◆ **EXERCISE A**
Copy out, word for word, everything in the records from the line containing "genus: Memecylon" down to the line containing "catalogue / barcode: US 438634".

◆ **SUPPLIED TEXT**
== == ==
Saturday, January 21, 2023

Synchronicity: Cosmic Hints and Divine Report Cards



Post © 2023 by Joyce Mason

 

The longer I live, the more meaningful coincidences I have. They offer everything from a blinking red light that hollers follow me to reminders for my to-do list.

While I’m not 100% sure of all the ins and outs of how synchronicity works, I am certain of two things.

Synchronicity requires being in the flow of life and recognizing that everything is interconnected.

The world only appears random. It actually operates in an order we can’t even begin to fathom. On the Mr. Don’t Bee side of things, don’t be so preoccupied or stressed that you can’t hear the universe tapping you on the back or it may have to hit you upside the head to get your attention. I have experienced everything from dramatic, life-changing interventions from synchronicities to comical Godwinks, as one Hallmark movie series calls them.

Dramatic: In the mid-1980s, I was minding my own business when the subject of adoption started popping up everywhere. I am adopted and had never felt drawn to finding my birth families. There was another adopted woman in my prayer breakfast group who was seeking to meet her birth father she had never known. Suddenly, a new magazine sprung up in the window of the local bookseller that was basically an ad exchange for adoptees and birth parents who were looking for each other. Back to prayer breakfast, another woman in the group began experiencing adoption-related issues in her family. By the time the third omen hit, I found myself crying in my eggs. “Alright already,” I told the Universe. I get it. I’m supposed to do that thing I never thought I wanted to do. I was stunned, but I could not ignore the obvious. Also, concurrently, I was having dreams about happy reunions.
== == ==
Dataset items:

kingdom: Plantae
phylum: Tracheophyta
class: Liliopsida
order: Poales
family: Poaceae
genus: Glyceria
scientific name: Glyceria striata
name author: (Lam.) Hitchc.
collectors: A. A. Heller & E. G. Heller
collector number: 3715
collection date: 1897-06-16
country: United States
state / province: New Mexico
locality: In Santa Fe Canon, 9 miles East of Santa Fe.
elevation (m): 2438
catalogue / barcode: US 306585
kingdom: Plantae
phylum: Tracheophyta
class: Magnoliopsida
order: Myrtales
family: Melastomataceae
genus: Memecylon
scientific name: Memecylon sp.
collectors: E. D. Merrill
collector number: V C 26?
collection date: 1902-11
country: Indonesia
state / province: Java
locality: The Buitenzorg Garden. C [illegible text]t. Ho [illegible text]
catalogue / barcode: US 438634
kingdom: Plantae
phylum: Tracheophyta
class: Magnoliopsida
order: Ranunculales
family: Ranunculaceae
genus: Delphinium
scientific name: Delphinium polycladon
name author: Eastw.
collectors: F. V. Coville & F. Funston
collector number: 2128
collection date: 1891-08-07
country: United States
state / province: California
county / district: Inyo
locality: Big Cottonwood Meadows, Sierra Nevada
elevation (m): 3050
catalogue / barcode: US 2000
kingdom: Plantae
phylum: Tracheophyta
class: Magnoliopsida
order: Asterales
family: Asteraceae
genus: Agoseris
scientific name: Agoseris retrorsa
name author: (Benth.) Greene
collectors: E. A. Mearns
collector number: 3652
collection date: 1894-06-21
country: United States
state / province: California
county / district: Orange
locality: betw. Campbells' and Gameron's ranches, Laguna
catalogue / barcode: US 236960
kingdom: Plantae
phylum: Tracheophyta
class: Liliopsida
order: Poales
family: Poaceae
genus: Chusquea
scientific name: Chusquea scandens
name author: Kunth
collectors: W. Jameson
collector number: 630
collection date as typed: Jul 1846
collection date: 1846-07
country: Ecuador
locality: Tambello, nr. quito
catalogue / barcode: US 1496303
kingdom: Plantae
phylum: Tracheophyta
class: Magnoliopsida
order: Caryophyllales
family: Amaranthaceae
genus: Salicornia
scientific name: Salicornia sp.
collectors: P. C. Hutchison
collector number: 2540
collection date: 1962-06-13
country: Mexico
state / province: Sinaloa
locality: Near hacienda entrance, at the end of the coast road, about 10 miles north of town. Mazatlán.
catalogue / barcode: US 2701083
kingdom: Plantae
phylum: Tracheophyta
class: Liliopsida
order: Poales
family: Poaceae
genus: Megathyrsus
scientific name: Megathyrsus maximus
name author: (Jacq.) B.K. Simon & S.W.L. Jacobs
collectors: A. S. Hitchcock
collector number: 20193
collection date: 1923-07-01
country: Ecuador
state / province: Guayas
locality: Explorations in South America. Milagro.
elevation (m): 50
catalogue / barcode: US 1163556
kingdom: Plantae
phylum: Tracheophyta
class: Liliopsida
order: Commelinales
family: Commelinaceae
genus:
== == ==
◆ **EXERCISE B**
Write out everything in the synchronicity post from "Saturday, January 21, 2023" down to "my to-do list." again, with "coincidences" changed to "accidents".

◆ **CORRECT RESPONSE A**
genus: Memecylon
scientific name: Memecylon sp.
collectors: E. D. Merrill
collector number: V C 26?
collection date: 1902-11
country: Indonesia
state / province: Java
locality: The Buitenzorg Garden. C [illegible text]t. Ho [illegible text]
catalogue / barcode: US 438634

◆ **CORRECT RESPONSE B**
Saturday, January 21, 2023

Synchronicity: Cosmic Hints and Divine Report Cards



Post © 2023 by Joyce Mason

 

The longer I live, the more meaningful accidents I have. They offer everything from a blinking red light that hollers follow me to reminders for my to-do list.